▶ EXERCISE REQUIREMENTS
Taking the material as a whole, state how many of its lines contain "分隔链表". Write the number and nothing more.

▶ LISTED RECORDS

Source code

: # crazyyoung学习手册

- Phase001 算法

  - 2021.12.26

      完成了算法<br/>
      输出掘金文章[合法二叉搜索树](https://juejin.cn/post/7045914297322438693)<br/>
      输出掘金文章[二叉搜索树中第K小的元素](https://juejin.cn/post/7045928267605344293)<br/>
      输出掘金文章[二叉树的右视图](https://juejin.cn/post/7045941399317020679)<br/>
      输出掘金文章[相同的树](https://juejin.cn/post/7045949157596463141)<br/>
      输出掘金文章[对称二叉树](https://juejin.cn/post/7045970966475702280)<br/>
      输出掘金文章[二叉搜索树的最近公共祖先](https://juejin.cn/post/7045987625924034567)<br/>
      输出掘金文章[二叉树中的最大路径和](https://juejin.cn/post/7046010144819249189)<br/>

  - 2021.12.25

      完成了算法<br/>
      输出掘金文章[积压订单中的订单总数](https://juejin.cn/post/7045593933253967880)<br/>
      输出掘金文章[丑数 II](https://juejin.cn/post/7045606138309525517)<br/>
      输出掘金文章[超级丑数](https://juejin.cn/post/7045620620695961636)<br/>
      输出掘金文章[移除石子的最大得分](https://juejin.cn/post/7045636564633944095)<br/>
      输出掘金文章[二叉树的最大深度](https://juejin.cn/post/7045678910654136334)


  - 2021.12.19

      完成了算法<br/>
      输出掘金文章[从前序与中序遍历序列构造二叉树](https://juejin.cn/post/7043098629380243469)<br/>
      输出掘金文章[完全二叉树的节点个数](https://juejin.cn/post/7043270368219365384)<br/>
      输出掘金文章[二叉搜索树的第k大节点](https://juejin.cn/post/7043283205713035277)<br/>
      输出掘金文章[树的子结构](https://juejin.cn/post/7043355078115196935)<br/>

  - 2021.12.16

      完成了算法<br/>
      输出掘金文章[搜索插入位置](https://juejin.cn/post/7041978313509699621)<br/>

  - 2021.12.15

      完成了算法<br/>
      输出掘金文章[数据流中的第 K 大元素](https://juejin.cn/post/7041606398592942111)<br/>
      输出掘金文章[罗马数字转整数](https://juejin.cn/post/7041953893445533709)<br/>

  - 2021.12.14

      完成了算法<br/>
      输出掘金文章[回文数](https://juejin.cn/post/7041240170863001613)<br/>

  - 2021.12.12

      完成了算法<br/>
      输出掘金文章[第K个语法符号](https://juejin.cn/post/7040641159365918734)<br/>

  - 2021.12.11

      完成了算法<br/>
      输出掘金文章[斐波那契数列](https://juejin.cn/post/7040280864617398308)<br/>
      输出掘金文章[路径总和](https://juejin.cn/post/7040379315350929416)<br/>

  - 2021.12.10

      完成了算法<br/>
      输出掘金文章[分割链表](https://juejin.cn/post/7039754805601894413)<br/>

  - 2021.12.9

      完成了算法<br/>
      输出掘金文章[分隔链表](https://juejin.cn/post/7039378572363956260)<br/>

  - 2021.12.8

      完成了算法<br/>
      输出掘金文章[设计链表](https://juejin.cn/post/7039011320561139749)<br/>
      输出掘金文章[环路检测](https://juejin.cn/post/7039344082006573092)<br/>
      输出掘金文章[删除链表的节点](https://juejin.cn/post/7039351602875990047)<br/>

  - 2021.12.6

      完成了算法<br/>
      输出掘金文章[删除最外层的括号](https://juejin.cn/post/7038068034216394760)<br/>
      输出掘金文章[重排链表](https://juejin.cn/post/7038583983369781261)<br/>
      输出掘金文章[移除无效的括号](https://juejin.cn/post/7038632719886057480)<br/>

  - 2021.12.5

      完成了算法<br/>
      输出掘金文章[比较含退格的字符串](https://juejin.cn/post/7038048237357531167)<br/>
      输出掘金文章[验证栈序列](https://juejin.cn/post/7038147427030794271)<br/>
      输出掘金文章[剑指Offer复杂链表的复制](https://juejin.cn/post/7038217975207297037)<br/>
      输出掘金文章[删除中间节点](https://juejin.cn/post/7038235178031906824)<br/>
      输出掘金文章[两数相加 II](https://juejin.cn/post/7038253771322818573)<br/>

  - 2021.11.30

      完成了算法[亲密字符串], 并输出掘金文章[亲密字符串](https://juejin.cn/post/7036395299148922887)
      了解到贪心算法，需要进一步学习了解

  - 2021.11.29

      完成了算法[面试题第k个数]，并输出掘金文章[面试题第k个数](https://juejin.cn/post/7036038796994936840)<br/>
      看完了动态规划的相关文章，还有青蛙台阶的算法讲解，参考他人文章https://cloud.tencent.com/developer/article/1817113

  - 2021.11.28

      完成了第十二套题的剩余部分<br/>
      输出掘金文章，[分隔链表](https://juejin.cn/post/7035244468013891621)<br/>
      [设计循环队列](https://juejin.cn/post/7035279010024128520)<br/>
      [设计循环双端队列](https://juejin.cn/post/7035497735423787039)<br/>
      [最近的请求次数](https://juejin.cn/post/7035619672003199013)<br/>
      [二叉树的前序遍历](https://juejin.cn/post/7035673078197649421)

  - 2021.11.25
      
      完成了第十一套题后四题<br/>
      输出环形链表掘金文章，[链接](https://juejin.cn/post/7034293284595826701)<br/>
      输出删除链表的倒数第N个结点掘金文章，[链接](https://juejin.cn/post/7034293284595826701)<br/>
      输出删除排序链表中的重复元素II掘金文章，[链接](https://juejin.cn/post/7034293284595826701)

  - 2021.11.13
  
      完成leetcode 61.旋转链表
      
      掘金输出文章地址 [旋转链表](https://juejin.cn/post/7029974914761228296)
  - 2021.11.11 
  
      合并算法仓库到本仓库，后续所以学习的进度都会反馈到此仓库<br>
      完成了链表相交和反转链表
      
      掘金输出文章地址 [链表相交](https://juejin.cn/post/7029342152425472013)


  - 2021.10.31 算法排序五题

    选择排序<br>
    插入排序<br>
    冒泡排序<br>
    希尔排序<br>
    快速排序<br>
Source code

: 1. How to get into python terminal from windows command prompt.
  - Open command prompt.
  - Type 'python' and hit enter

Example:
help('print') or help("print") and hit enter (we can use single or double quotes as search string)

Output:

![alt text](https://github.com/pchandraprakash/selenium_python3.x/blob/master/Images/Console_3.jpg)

▶ THE ANSWER
2